Haber Türk Washington muhabiri Serdar Turgut, Fırat’ın doğusuna yönelik operasyonun başlamasıyla birlikte, “Kamışlı Modeli”ni gündeme getiriverdi; “Operasyonun hedefi, ‘Kamışlı Modeli’ ile ilişkili olabilir” diyor. 

Nedir bu “Kamışlı Modeli”nin hedefleri?  

Merak edilen şu: ABD, Türkiye’ye iltifatlar yağdırarak Fırat’ın doğusuna operasyon yapmamızın önünü açmakla kendi planını mı hayata geçirmeye çalışıyor?

Öyle ya, Suriye’nin kontrolü altındaki bölgelerde inşa ettiği 22 askeri üsse ek olarak 5 gözlem noktası oluşturan ABD, Türkiye’nin Fırat’ın doğusuna operasyon yapmasına nasıl ve hangi amaçla izin veriyordu? ABD’nin Türkiye’nin Fırat’ın doğusunu hedef alan operasyonuna ilişkin gizli bir gündemi vardı? 

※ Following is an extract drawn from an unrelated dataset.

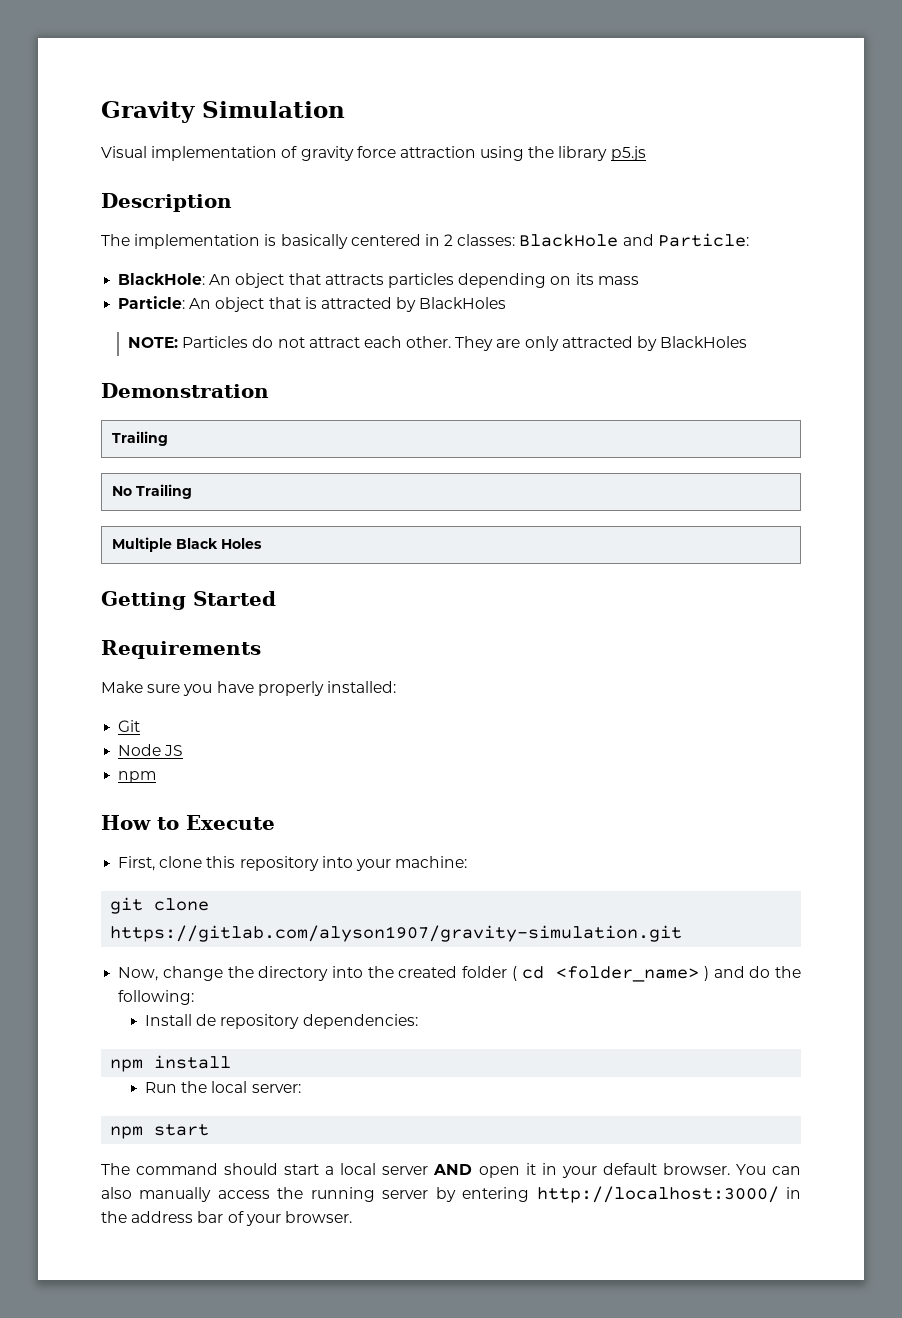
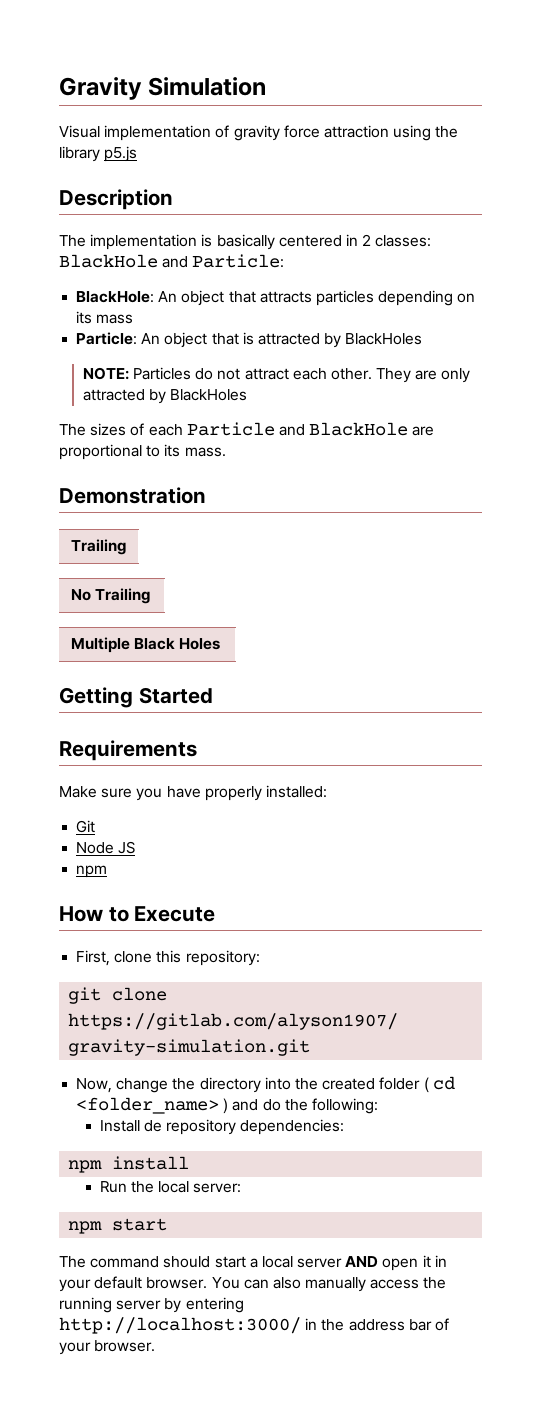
(748, 342) none -> [59,422,435,436] [59,444,226,460] // The sizes of each Particle and BlackHole are proportional to its mass.
[239,856,468,871] repository into your machine: -> [185,950,260,966] repository:

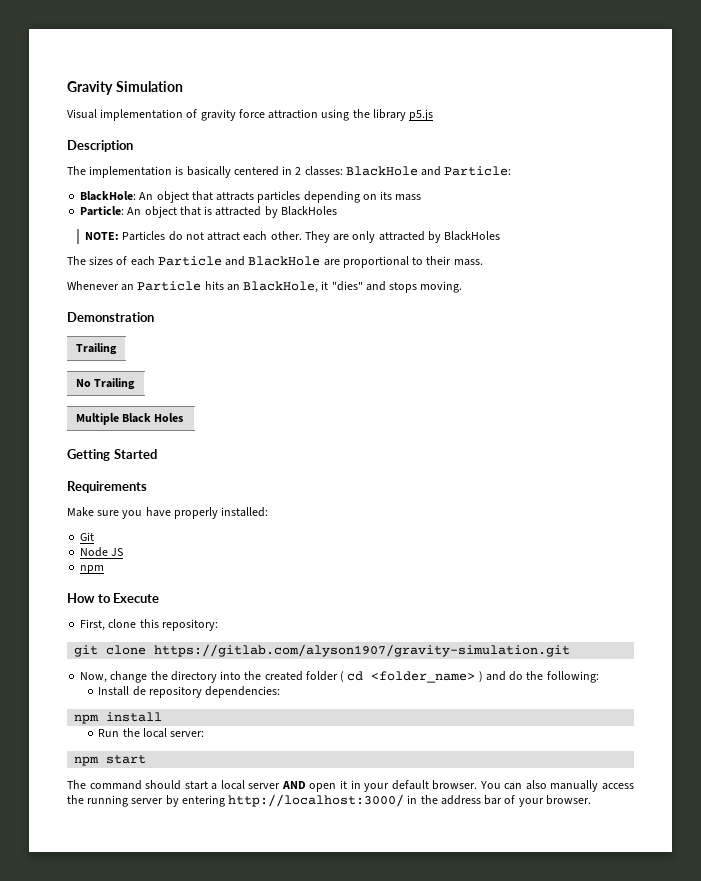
[164,444,181,457] its -> [426,256,452,265] their
(226, 452) none -> [67,281,463,293] // Whenever an Particle hits an BlackHole, it "dies" and stops moving.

Türkiye’nin tek taraflı bir askeri operasyonuna asla sıcak bakmadıklarını söyleyen ABD’nin Suriye Özel Temsilcisi James Jefrey’nin, sözünü ettiği Türkiye-ABD işbirliğinin, yani “Kamışlı Modeli”nin çerçevesi ve hedefi neydi? 

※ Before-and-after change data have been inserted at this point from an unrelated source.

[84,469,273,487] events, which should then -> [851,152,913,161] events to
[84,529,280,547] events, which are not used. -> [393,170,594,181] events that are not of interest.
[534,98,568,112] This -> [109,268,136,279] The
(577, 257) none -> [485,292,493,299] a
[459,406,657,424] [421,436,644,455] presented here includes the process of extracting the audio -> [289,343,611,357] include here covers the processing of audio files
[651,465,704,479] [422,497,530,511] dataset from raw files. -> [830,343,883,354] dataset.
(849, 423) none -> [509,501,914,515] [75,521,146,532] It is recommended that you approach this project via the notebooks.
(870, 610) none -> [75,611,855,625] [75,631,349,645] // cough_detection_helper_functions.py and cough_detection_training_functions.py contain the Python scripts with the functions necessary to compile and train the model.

“Kamışlı Modeli”ni, Putin ile Trump, 19 Haziran 2018’de gerçekleştirdikleri Helsinki Zirvesi’nde oluşturmuş olabilirler. Suriye’nin kuzey bölgelerindeki Kürtlerin geleceği konusu, zirve öncesinde de, Washington-Moskova arasında uzun uzun tartışılmış; iki tarafın da kabul edebileceği bir model hazırlanmış. Şimdi “Kamışlı Modeli”ne Türkiye’nin tepkisi test ediliyor. 

ABD, RUSYA VE TÜRKİYE’NİN HEDEFLERİ

Türkiye, PKK uzantısı YPG’yi terör örgütü olarak görüyor. ABD, eğitip donattığı YPG’nin koruması altında bir devlet yapılanması oluşturarak, bunu Suriye’de kalma gerekçesi olarak kullanmak istiyor. Rusya, Kürtlerin YPG çatısı altında kültür ve     ekonomi konularında özerk bir yapı kazanmalarını kabul etmekle birlikte, ABD’nin bu oluşumu Suriye’de uzun soluklu kalma gerekçesi olarak kullanmasına sıcak bakmıyor. 

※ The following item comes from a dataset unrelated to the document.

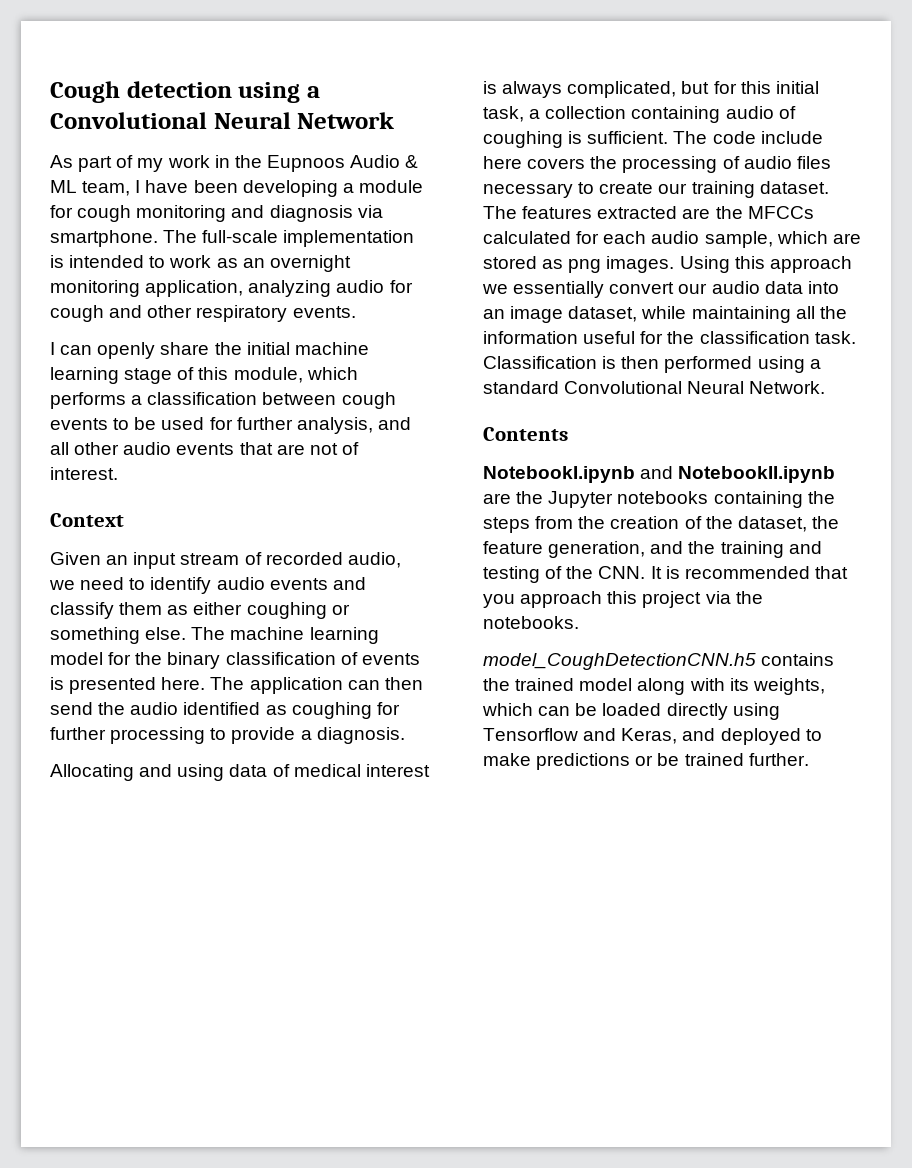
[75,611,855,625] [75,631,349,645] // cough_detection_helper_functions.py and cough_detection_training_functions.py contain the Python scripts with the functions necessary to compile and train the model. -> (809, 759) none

Çünkü, “Kamışlı Modeli”ne göre Suriye Kürt Özerk Yönetimi, Kamışlı’da olduğu gibi, bölgenin yönetilmesinde merkezi hükümetle birlikte çalışacak, ama rejim güçleri özerk bölgede yetkili olmayacak. Özerk bölgede görev yapacak sınırlı sayıda rejim güçleri Rus güvenlik güçleri ile koordineli çalışacaklar. Bölgede gözlemci olarak görev yapacak Rus güvenlik güçleri, bölgeden Türkiye’yi hedef alacak herhangi bir terör saldırısının olmasına izin vermeyecek. 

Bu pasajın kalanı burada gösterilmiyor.